Mike Hosking’s editorial:
In a way, you can’t blame the wharfies for putting up the fight they are at the Ports of Auckland. I mean if you were being paid to do nothing, you would be looking to hang on to the deal, wouldn’t you?
Eight hours pay, three hours work – good on them for getting the deal. God only knows who was thick enough to sign it off, but the game’s up. The port is lacklustre. it’s losing business and money to other ports. Its reputation isn’t flash and at long last they’re looking to get things tidied up.
What a good summary.
The wharfies have lost. They don’t have the support of the company, of the council which owns them, they certainly don’t have the support of the Auckland ratepayers who are watching a company they own get destroyed, and they don’t have the support of the wider public. Through all the bluster and hot air and jibes at management pulled directly out of Arthur Scargill’s handbook on how to run a class ridden industrial dispute, they have been seen for what they are – a fiefdom on a deal from another age refusing to be realistic.

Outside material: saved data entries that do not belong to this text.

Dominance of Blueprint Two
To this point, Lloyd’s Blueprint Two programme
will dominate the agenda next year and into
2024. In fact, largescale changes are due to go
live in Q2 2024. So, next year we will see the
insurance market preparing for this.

Even Len Brown doesn’t back them. The man who took their money to get elelcted sees it for what it is. He should have been playing a far greater role before it ever got to the state it’s in. Ports of Auckland is a major company with a major contribution to the economy of the biggest city in the country and it’s operating in a time warp. Business is leaving – Maersk has walked, Fonterra’s gone.
This even goes beyond Auckland. Reducing freight costs through more efficient ports and the like has benefits for all of New Zealand, especially exporters.
Where’s the council? The owners? The representatives of all the rate payers who have a stake in the business? The dividends are a joke compared to Tauranga. Do they think the port is a welfare scheme? A jobs programme? Why aren’t they demanding better performance and better returns? The answer is there – lay them off. Too many strikes, too many lock outs, too much disruption. Get rid of them and find some people that actually want to do the job.
We must thank Mike Lee for buying out the minority private sector answers, so ratepayers would be the only ones having to tolerate a return of just 2% on capital.